**PROBLEM REQUIREMENTS**
Reproduce the entries below without any changes, from their first line through the line containing "കണ്ണടയ്ക്കുമ്പോൾ", including both ends and nothing past that line.

**DATA**
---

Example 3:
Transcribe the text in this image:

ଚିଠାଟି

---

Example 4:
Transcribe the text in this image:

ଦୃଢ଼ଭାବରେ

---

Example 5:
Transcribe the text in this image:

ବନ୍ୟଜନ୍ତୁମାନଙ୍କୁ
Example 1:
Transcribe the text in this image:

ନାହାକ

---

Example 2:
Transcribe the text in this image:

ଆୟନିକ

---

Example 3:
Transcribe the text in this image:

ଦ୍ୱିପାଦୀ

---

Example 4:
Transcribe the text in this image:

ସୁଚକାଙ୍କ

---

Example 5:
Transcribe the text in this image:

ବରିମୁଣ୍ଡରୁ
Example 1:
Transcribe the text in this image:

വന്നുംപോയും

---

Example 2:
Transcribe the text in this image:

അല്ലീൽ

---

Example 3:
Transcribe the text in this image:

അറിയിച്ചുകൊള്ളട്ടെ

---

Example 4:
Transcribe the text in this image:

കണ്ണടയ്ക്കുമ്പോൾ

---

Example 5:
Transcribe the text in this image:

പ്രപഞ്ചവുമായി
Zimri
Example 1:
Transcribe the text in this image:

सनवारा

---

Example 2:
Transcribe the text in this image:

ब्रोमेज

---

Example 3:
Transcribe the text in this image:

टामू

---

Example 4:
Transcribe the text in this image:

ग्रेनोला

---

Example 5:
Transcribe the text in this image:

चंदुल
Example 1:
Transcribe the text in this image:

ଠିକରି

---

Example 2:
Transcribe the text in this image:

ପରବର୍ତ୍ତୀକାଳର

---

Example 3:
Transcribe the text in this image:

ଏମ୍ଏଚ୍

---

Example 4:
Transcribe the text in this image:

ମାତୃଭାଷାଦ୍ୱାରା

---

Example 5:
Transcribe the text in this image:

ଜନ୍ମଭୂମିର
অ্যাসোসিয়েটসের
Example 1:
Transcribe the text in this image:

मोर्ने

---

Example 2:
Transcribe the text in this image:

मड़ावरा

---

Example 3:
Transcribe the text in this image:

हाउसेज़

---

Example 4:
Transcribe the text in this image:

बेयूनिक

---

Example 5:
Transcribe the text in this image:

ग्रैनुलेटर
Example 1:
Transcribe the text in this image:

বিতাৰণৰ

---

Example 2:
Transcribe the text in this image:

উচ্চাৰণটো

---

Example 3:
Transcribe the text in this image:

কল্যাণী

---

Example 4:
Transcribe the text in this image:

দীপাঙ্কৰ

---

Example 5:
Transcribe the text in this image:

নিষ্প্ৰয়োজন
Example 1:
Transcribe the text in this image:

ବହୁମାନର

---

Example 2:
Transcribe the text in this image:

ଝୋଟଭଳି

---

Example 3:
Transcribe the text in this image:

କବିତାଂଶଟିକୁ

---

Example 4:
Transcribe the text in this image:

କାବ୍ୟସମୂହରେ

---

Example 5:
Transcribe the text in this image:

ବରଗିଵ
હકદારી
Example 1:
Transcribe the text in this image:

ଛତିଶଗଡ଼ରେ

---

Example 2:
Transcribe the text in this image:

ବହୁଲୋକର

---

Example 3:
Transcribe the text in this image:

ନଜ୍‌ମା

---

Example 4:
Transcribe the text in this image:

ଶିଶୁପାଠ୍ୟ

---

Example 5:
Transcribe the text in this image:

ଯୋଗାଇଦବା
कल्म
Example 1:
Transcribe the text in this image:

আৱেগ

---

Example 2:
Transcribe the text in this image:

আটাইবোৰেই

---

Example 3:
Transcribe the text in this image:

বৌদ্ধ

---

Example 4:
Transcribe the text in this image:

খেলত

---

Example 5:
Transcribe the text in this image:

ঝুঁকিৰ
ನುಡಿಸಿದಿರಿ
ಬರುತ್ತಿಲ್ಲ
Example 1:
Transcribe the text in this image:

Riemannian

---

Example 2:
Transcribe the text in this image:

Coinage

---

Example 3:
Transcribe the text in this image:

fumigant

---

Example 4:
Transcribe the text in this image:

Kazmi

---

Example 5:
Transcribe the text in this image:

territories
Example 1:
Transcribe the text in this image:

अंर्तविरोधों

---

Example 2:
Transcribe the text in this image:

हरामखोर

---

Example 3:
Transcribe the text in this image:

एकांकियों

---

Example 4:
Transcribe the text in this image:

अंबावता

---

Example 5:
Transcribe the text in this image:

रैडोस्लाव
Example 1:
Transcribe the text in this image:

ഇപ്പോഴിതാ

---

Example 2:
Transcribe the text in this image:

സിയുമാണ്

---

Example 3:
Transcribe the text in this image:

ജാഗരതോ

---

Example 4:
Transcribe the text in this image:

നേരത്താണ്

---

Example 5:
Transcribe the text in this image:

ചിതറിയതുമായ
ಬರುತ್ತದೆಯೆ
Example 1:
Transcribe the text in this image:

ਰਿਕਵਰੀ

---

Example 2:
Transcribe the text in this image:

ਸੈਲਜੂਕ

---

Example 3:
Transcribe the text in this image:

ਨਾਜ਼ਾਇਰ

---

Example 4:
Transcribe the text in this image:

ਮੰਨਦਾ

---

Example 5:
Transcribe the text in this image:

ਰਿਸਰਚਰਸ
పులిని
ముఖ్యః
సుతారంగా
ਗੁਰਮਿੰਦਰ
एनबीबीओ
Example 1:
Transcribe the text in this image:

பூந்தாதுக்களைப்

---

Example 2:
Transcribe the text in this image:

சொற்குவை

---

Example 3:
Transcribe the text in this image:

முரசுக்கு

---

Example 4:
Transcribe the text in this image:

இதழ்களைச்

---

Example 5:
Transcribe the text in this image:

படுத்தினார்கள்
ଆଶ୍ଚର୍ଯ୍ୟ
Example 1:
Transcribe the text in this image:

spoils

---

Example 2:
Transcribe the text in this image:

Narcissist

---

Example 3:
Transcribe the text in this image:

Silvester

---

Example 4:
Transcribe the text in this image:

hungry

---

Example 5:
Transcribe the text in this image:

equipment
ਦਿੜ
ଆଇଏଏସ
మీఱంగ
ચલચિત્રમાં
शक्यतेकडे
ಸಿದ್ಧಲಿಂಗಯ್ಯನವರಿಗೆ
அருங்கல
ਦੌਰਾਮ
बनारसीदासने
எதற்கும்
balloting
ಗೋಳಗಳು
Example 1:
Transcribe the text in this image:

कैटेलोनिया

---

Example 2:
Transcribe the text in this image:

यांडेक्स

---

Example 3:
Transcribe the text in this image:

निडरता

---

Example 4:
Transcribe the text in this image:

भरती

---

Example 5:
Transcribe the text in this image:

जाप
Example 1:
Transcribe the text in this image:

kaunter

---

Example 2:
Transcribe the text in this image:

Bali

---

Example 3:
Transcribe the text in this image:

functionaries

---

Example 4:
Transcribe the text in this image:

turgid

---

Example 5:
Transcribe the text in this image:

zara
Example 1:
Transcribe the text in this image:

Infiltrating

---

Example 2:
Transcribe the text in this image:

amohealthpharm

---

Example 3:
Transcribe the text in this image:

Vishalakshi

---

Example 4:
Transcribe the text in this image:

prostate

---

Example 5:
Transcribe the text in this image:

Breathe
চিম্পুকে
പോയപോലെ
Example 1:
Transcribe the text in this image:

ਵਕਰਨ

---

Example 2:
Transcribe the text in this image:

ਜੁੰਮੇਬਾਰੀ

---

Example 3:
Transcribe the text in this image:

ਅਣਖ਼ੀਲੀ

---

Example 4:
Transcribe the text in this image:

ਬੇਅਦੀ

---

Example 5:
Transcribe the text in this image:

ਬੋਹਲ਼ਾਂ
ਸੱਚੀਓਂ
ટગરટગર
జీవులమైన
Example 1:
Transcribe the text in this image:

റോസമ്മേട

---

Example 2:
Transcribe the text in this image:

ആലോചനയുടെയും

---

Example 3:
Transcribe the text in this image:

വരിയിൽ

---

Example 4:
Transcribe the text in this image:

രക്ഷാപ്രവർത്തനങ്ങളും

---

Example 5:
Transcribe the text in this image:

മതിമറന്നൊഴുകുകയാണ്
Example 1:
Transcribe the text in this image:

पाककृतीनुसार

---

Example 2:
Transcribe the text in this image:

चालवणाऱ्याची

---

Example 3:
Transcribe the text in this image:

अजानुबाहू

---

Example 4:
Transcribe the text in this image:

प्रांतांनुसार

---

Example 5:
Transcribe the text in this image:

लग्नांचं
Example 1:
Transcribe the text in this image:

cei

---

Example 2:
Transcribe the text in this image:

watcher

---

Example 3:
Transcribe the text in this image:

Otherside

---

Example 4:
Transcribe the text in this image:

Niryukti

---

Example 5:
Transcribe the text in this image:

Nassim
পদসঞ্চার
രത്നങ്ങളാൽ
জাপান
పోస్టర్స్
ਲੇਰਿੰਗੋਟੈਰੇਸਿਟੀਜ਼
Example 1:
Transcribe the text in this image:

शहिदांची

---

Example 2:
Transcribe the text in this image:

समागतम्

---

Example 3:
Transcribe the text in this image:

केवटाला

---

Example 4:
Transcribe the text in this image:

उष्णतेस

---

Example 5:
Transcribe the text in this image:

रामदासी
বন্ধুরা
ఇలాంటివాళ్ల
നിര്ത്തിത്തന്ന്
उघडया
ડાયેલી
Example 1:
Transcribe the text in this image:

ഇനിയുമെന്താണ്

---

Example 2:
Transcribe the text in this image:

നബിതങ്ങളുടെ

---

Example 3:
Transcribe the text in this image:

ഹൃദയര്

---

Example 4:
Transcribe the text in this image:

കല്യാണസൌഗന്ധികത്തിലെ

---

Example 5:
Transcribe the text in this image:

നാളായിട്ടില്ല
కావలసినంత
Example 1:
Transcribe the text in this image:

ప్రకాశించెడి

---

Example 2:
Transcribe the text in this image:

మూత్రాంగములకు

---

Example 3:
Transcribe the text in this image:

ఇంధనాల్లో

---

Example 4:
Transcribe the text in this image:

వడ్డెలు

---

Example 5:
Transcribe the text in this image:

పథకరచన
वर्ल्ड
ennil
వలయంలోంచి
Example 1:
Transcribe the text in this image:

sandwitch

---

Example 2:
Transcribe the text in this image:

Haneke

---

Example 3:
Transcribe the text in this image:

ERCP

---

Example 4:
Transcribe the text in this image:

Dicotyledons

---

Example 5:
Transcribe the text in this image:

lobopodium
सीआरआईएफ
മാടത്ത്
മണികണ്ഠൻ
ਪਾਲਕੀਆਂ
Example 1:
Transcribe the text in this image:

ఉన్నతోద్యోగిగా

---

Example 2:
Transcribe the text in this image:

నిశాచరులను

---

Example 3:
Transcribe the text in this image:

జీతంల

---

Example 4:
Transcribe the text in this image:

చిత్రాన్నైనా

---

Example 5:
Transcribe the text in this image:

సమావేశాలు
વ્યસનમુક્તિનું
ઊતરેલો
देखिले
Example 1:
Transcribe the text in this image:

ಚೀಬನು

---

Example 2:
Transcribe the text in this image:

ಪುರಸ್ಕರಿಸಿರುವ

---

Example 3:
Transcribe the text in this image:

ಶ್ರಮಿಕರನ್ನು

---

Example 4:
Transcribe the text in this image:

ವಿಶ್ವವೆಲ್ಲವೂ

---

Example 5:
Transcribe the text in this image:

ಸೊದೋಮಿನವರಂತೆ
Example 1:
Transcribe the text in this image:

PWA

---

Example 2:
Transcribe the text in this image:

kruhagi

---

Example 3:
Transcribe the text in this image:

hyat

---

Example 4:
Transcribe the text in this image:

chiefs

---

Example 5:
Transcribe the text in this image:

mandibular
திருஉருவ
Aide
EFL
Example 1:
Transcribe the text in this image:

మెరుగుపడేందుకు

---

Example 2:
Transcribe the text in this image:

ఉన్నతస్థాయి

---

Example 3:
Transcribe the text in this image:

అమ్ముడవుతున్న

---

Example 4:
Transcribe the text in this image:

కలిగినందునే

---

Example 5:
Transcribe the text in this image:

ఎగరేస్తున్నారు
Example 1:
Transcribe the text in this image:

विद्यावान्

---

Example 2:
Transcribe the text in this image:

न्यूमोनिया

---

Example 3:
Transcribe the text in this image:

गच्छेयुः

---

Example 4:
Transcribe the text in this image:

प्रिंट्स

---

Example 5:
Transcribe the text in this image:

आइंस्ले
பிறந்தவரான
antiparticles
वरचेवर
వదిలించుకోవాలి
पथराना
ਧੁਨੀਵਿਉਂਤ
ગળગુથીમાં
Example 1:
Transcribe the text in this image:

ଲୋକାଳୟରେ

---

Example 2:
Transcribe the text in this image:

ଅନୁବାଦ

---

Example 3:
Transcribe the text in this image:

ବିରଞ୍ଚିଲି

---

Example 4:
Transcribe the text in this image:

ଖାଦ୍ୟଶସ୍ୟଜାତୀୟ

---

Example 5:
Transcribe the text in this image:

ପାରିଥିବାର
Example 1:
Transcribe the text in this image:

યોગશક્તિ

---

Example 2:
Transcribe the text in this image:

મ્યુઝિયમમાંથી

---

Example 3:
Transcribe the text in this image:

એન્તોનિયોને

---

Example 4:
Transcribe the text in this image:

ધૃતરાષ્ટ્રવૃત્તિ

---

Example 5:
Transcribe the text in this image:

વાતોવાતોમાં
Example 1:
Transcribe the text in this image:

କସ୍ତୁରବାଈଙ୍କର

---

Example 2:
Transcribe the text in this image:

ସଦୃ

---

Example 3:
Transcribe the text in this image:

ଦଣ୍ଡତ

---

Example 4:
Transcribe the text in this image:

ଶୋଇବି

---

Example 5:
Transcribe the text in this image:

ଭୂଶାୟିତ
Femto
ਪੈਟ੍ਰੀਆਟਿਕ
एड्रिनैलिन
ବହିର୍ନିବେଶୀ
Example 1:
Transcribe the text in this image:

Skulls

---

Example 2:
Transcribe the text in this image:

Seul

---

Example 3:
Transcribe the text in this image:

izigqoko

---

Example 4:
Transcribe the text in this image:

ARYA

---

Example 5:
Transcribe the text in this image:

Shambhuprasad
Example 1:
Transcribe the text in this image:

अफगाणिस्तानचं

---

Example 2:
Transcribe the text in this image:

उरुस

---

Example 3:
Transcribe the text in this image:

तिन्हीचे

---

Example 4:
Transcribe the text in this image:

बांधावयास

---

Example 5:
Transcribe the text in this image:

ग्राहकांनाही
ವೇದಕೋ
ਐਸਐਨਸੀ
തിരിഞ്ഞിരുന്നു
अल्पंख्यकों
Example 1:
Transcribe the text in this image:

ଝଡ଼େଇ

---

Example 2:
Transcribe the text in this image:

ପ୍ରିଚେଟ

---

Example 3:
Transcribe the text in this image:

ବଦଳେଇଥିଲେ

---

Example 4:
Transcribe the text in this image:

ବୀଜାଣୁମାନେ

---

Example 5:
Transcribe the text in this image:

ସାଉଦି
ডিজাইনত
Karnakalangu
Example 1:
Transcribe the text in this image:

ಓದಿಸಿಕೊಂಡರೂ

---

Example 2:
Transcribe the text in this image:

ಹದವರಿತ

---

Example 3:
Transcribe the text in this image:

**ANSWER TO THE PROBLEM**
---

Example 3:
Transcribe the text in this image:

ଚିଠାଟି

---

Example 4:
Transcribe the text in this image:

ଦୃଢ଼ଭାବରେ

---

Example 5:
Transcribe the text in this image:

ବନ୍ୟଜନ୍ତୁମାନଙ୍କୁ
Example 1:
Transcribe the text in this image:

ନାହାକ

---

Example 2:
Transcribe the text in this image:

ଆୟନିକ

---

Example 3:
Transcribe the text in this image:

ଦ୍ୱିପାଦୀ

---

Example 4:
Transcribe the text in this image:

ସୁଚକାଙ୍କ

---

Example 5:
Transcribe the text in this image:

ବରିମୁଣ୍ଡରୁ
Example 1:
Transcribe the text in this image:

വന്നുംപോയും

---

Example 2:
Transcribe the text in this image:

അല്ലീൽ

---

Example 3:
Transcribe the text in this image:

അറിയിച്ചുകൊള്ളട്ടെ

---

Example 4:
Transcribe the text in this image:

കണ്ണടയ്ക്കുമ്പോൾ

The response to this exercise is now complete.